Cerita ini berawal dari obrolan dengan temanku yang ingin meneruskan sekolah ke janjang lebih tinggi di ITB. Saya baru tahu kalau kurikulum ITB sekarang baru; beda. Semenjak merubah diri dari Program Studi Teknik Elektro menjadi Sekolah Teknik Elektro dan Informatika. Apanya yang beda? yang jelas lebih terintegrasi. Dan yang paling mencolok adalah munculnya sempalan baru yaitu Information Technology Group.
Saya sendiri lulus dari major Elektronika. Yang menarik perhatian saya kemudian, tentunya, adalah kurikulum major Elektronika, yang kalau untuk
graduate study disebutnya Mikroelektronika. Ternyata ga jauh beda! Kirain.
Apa nya yang ga jauh beda? Gado-gado-nya. Saya sudah mencoba buka-buka situs Universitas luar yang menawarkan major di bidang Mikroelektronika. Kurikulum mereka cenderung lebih fokus, kalau boleh saya nilai. Contoh kasusnya adalah pemisahan antara VLSI yang lebih cenderung pada Computer Engineering dengan Nanotechnology yang lebih cenderung pada Microelectronics.
Tapi di ITB? Bayangkan, ada kuliah
Intelligent System Design dan
Nanotechnology dalam major yang sama. Saya bicara dalam hal
graduate programe lho ya, bukan
undergraduate. Wajar? Menurut saya tidak. Terlalu lebar dan tidak fokus.
Teman saya berkomentar lain.
"Kalau cuma begitu (memisahkan VLSI dengan nanotech-red), dirimu cuma jadi programmer," katanya.
"Saya rasa elektro itu seperti cubic cube, goal-nya adalah membuat semua sisi mempunyai warna seragam. Tapi kita hanya lihat maksimal 3 sisi. Saat kita puter untuk merapikan satu sisi, kadang kita lupa kalo perputaran itu juga mempengaruhi yang lain. Saat kita putar tanpa memikirkan sisi yang lain, yang terjadi, kita hanya bisa membenarkan warna 1 sisi saja. Padahal masih ada 5 sisi yang ternyata belum rapi. 1 perubahan akan membawa perubahan pada yang lain. Konsiderasi, tidak bisa dilihat hanya 1 sisi." tambahnya mantap.

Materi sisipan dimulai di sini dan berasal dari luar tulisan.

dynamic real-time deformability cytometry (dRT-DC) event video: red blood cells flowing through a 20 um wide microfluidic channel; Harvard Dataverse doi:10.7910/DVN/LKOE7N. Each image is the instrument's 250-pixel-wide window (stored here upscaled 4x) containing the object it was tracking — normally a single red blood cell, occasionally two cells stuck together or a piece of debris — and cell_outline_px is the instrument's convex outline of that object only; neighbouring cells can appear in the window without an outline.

Saya antara setuju dan nggak setuju.
"Tetep aja cuma 3 sisi yg bisa kita lihat, jangan muter2 tapi ga fokus.". Jadi nggak bertentangan
donk, dengan pernyataanku, bahwa kita perlu fokus dalam mengerjakan suatu bidang, termasuk elektro. Fokus bukan berarti mengabaikan hal-hal lain. Fokus bukan berarti hanya melihat persoalan dari satu sisi saja. Masih inget
postingan saya tahun lalu?
Saya setuju dengan perumpamaan
cubic cube itu. Dan justru saya melihat lebih dalam lagi, bahwa segala sesuatu bisa dipandang sebagai
cubic cube. Coba saja, program studi Teknik Elektronika hanya bagian dari STEI (Sekolah Teknik Elektro dan Informatika), STEI hanya bagian dari ITB, ITB hanya bagian dari seluruh civitas akademia Indonesia. Lebih jauh lagi, ilmu Elektro ini hanya bagian dari Ilmu-ilmu lain yang saling berkait, lebih jauh lagi, semua adalah bagian dari kehidupan yang dibungkus dalam satu kaidah besar: Islam.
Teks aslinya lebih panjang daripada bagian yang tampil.